Supplied material –
______________________________

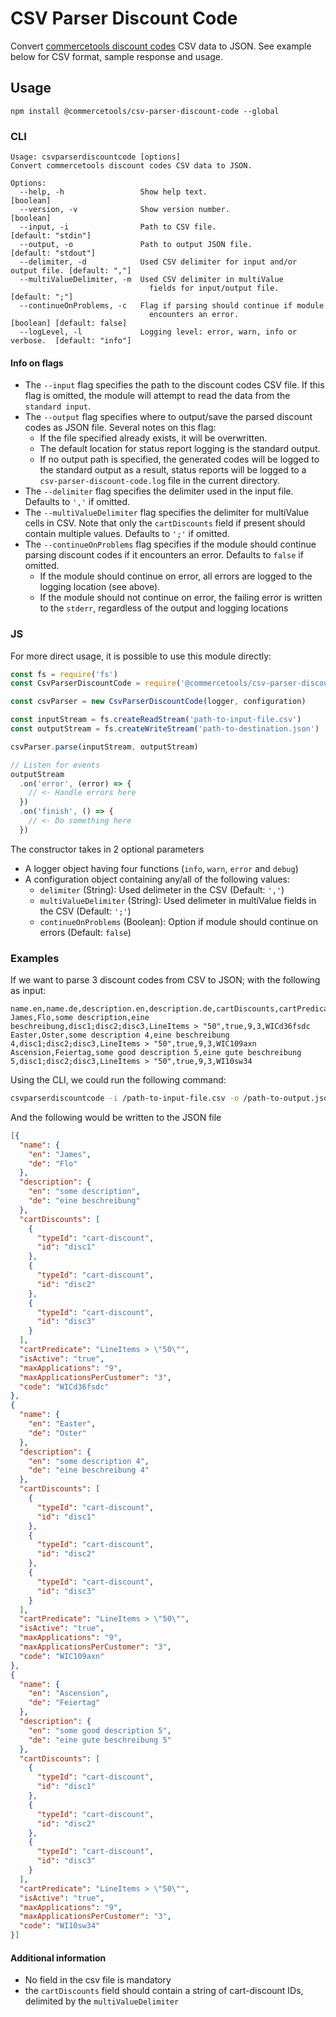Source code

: # CSV Parser Discount Code

Convert [commercetools discount codes](http://dev.commercetools.com/http-api-projects-discountCodes.html) CSV data to JSON. See example below for CSV format, sample response and usage.

## Usage
`npm install @commercetools/csv-parser-discount-code --global`

### CLI
```
Usage: csvparserdiscountcode [options]
Convert commercetools discount codes CSV data to JSON.

Options:
  --help, -h                 Show help text.                                       [boolean]
  --version, -v              Show version number.                                  [boolean]
  --input, -i                Path to CSV file.                            [default: "stdin"]
  --output, -o               Path to output JSON file.                   [default: "stdout"]
  --delimiter, -d            Used CSV delimiter for input and/or output file. [default: ","]
  --multiValueDelimiter, -m  Used CSV delimiter in multiValue
                               fields for input/output file.                  [default: ";"]
  --continueOnProblems, -c   Flag if parsing should continue if module
                               encounters an error.               [boolean] [default: false]
  --logLevel, -l             Logging level: error, warn, info or verbose.  [default: "info"]
```

#### Info on flags
- The `--input` flag specifies the path to the discount codes CSV file. If this flag is omitted, the module will attempt to read the data from the `standard input`.
- The `--output` flag specifies where to output/save the parsed discount codes as JSON file. Several notes on this flag:
  - If the file specified already exists, it will be overwritten.
  - The default location for status report logging is the standard output.
  - If no output path is specified, the generated codes will be logged to the standard output as a result, status reports will be logged to a `csv-parser-discount-code.log` file in the current directory.
- The `--delimiter` flag specifies the delimiter used in the input file. Defaults to `','` if omitted.
- The `--multiValueDelimiter` flag specifies the delimiter for multiValue cells in CSV. Note that only the `cartDiscounts` field if present should contain multiple values. Defaults to `';'` if omitted.
- The `--continueOnProblems` flag specifies if the module should continue parsing discount codes if it encounters an error. Defaults to `false` if omitted.
  - If the module should continue on error, all errors are logged to the logging location (see above).
  - If the module should not continue on error, the failing error is written to the `stderr`, regardless of the output and logging locations

### JS
For more direct usage, it is possible to use this module directly:
```js
const fs = require('fs')
const CsvParserDiscountCode = require('@commercetools/csv-parser-discount-code')

const csvParser = new CsvParserDiscountCode(logger, configuration)

const inputStream = fs.createReadStream('path-to-input-file.csv')
const outputStream = fs.createWriteStream('path-to-destination.json')

csvParser.parse(inputStream, outputStream)

// Listen for events
outputStream
  .on('error', (error) => {
    // <- Handle errors here
  })
  .on('finish', () => {
    // <- Do something here
  })
```
The constructor takes in 2 optional parameters
- A logger object having four functions (`info`, `warn`, `error` and `debug`)
- A configuration object containing any/all of the following values:
  - `delimiter` (String): Used delimeter in the CSV (Default: `','`)
  - `multiValueDelimiter` (String): Used delimeter in multiValue fields in the CSV (Default: `';'`)
  - `continueOnProblems` (Boolean): Option if module should continue on errors (Default: `false`)

### Examples
If we want to parse 3 discount codes from CSV to JSON; with the following as input:
```csv
name.en,name.de,description.en,description.de,cartDiscounts,cartPredicate,isActive,maxApplications,maxApplicationsPerCustomer,code
James,Flo,some description,eine beschreibung,disc1;disc2;disc3,LineItems > "50",true,9,3,WICd36fsdc
Easter,Oster,some description 4,eine beschreibung 4,disc1;disc2;disc3,LineItems > "50",true,9,3,WIC109axn
Ascension,Feiertag,some good description 5,eine gute beschreibung 5,disc1;disc2;disc3,LineItems > "50",true,9,3,WI10sw34
```
Using the CLI, we could run the following command:
```bash
csvparserdiscountcode -i /path-to-input-file.csv -o /path-to-output.json -c true
```
And the following would be written to the JSON file
```json
[{
  "name": {
    "en": "James",
    "de": "Flo"
  },
  "description": {
    "en": "some description",
    "de": "eine beschreibung"
  },
  "cartDiscounts": [
    {
      "typeId": "cart-discount",
      "id": "disc1"
    },
    {
      "typeId": "cart-discount",
      "id": "disc2"
    },
    {
      "typeId": "cart-discount",
      "id": "disc3"
    }
  ],
  "cartPredicate": "LineItems > \"50\"",
  "isActive": "true",
  "maxApplications": "9",
  "maxApplicationsPerCustomer": "3",
  "code": "WICd36fsdc"
},
{
  "name": {
    "en": "Easter",
    "de": "Oster"
  },
  "description": {
    "en": "some description 4",
    "de": "eine beschreibung 4"
  },
  "cartDiscounts": [
    {
      "typeId": "cart-discount",
      "id": "disc1"
    },
    {
      "typeId": "cart-discount",
      "id": "disc2"
    },
    {
      "typeId": "cart-discount",
      "id": "disc3"
    }
  ],
  "cartPredicate": "LineItems > \"50\"",
  "isActive": "true",
  "maxApplications": "9",
  "maxApplicationsPerCustomer": "3",
  "code": "WIC109axn"
},
{
  "name": {
    "en": "Ascension",
    "de": "Feiertag"
  },
  "description": {
    "en": "some good description 5",
    "de": "eine gute beschreibung 5"
  },
  "cartDiscounts": [
    {
      "typeId": "cart-discount",
      "id": "disc1"
    },
    {
      "typeId": "cart-discount",
      "id": "disc2"
    },
    {
      "typeId": "cart-discount",
      "id": "disc3"
    }
  ],
  "cartPredicate": "LineItems > \"50\"",
  "isActive": "true",
  "maxApplications": "9",
  "maxApplicationsPerCustomer": "3",
  "code": "WI10sw34"
}]
```

#### Additional information
- No field in the csv file is mandatory
- the `cartDiscounts` field should contain a string of cart-discount IDs, delimited by the `multiValueDelimiter`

______________________________

Try it –
What lines in the material above hold the word "following"? Pull them out.

Answer to this task –
- A configuration object containing any/all of the following values:
If we want to parse 3 discount codes from CSV to JSON; with the following as input:
Using the CLI, we could run the following command:
And the following would be written to the JSON file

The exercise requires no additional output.